------ THE INPUT ------
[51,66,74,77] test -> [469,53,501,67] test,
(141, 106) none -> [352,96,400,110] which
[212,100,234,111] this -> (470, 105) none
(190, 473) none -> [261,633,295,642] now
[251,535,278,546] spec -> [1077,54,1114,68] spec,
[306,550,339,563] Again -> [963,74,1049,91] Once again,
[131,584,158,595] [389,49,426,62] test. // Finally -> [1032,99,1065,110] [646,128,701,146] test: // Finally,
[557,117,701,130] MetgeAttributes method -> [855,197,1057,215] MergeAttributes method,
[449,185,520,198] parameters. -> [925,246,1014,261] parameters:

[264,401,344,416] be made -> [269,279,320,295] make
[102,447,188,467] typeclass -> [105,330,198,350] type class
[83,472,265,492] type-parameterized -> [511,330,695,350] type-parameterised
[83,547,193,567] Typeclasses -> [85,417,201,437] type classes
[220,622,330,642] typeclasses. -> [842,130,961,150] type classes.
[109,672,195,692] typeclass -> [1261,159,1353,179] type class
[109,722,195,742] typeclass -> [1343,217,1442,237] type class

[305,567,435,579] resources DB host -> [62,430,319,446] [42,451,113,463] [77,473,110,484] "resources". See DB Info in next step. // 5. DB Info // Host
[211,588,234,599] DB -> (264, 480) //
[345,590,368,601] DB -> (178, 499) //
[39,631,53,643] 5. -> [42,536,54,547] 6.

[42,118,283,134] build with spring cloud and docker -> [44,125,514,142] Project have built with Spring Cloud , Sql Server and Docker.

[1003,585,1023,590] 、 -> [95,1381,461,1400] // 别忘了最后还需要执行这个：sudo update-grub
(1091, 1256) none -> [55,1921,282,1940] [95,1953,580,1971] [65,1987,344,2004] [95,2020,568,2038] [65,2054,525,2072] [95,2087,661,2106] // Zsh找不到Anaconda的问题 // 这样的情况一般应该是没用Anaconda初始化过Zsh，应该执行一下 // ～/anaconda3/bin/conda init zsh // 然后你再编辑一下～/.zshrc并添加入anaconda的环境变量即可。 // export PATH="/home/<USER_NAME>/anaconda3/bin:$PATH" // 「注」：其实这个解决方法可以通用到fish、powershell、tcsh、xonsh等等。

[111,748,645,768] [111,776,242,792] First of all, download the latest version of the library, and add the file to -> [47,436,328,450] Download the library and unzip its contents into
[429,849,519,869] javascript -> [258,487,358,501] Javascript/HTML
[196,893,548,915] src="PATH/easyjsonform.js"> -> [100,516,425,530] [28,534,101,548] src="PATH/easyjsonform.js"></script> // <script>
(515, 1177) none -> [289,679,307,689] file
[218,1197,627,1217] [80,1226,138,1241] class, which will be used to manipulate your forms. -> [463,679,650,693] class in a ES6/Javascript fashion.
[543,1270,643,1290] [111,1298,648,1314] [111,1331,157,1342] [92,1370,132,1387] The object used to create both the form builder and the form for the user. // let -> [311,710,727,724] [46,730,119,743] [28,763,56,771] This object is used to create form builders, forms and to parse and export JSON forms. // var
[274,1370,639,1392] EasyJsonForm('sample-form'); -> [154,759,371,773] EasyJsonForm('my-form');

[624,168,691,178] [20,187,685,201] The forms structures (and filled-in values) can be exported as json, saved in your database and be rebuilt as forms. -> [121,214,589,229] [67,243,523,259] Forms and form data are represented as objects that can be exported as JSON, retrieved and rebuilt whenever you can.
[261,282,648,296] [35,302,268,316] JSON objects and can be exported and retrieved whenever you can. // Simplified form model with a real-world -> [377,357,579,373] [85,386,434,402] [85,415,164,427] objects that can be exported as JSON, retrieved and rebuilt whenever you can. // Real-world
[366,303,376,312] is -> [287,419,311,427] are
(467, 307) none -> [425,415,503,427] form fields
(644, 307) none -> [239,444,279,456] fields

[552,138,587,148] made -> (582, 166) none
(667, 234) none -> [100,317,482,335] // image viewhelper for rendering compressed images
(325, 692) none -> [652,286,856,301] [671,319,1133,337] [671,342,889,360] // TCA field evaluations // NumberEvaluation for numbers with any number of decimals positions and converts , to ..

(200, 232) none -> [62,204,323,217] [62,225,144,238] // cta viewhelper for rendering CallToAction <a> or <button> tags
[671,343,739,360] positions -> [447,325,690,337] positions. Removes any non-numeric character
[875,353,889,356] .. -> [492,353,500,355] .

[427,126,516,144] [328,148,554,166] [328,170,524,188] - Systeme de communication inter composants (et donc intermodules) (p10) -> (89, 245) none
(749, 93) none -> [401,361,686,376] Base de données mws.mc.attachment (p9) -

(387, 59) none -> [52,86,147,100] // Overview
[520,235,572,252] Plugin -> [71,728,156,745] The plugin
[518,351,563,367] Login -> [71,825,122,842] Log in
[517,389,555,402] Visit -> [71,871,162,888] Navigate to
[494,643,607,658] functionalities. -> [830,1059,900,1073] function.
------
### INSTRUCTIONS TO FOLLOW
Of all the entries above, output exactly the lines between the one holding "[305,567,435,579] resources DB" and the one holding "(1091, 1256) none", inclusive.

### FINISHED TASK
[305,567,435,579] resources DB host -> [62,430,319,446] [42,451,113,463] [77,473,110,484] "resources". See DB Info in next step. // 5. DB Info // Host
[211,588,234,599] DB -> (264, 480) //
[345,590,368,601] DB -> (178, 499) //
[39,631,53,643] 5. -> [42,536,54,547] 6.

[42,118,283,134] build with spring cloud and docker -> [44,125,514,142] Project have built with Spring Cloud , Sql Server and Docker.

[1003,585,1023,590] 、 -> [95,1381,461,1400] // 别忘了最后还需要执行这个：sudo update-grub
(1091, 1256) none -> [55,1921,282,1940] [95,1953,580,1971] [65,1987,344,2004] [95,2020,568,2038] [65,2054,525,2072] [95,2087,661,2106] // Zsh找不到Anaconda的问题 // 这样的情况一般应该是没用Anaconda初始化过Zsh，应该执行一下 // ～/anaconda3/bin/conda init zsh // 然后你再编辑一下～/.zshrc并添加入anaconda的环境变量即可。 // export PATH="/home/<USER_NAME>/anaconda3/bin:$PATH" // 「注」：其实这个解决方法可以通用到fish、powershell、tcsh、xonsh等等。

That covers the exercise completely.